Scan the data below for the string "notepad". Show every line where it turns up.
***** Entries supplied
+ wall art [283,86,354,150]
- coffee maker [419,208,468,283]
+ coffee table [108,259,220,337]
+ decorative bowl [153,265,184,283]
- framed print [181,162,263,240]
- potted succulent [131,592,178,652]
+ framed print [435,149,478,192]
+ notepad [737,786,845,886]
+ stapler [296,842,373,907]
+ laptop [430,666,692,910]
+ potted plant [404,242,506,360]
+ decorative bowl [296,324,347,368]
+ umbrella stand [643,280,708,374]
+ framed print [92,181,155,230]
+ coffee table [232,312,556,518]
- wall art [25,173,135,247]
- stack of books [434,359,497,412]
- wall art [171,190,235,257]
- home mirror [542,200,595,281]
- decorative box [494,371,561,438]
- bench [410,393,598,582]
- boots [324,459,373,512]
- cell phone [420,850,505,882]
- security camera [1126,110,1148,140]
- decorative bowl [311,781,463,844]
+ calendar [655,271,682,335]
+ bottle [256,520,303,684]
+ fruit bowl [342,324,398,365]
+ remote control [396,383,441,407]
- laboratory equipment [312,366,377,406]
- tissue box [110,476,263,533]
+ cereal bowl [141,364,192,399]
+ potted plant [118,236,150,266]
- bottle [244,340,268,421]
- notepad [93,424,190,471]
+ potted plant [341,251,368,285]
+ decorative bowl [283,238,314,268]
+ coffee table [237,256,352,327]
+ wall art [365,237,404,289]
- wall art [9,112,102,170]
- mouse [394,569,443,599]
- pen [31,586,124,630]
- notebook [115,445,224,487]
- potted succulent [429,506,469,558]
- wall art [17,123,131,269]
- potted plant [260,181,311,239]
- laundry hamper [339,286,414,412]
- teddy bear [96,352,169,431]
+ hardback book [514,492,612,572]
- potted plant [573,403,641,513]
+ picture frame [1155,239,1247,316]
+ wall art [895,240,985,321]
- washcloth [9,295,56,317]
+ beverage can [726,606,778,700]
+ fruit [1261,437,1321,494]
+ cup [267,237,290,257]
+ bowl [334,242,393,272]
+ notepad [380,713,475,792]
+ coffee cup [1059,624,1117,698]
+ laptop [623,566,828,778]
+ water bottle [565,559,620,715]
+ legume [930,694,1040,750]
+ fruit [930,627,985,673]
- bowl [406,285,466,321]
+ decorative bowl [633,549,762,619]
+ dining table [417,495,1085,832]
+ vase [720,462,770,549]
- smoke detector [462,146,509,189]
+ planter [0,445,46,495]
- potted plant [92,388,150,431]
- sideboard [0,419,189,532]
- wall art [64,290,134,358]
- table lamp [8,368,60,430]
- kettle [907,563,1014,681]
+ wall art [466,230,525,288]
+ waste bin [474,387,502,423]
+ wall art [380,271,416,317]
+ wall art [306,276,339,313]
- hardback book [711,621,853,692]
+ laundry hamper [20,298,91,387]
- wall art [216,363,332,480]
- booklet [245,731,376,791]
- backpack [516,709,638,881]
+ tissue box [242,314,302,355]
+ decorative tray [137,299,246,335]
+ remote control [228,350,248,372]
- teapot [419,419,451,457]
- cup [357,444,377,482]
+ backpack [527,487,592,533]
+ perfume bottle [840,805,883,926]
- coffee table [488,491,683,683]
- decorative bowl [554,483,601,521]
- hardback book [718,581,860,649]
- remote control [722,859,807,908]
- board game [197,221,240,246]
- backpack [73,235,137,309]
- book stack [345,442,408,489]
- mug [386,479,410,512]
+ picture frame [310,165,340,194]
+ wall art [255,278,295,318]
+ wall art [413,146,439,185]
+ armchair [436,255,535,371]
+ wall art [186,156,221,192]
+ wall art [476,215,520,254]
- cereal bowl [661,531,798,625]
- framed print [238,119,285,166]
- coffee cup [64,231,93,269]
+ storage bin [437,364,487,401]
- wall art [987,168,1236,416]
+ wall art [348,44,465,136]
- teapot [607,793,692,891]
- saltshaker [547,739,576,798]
**********
**Exercise answer:**
+ notepad [737,786,845,886]
- notepad [93,424,190,471]
+ notepad [380,713,475,792]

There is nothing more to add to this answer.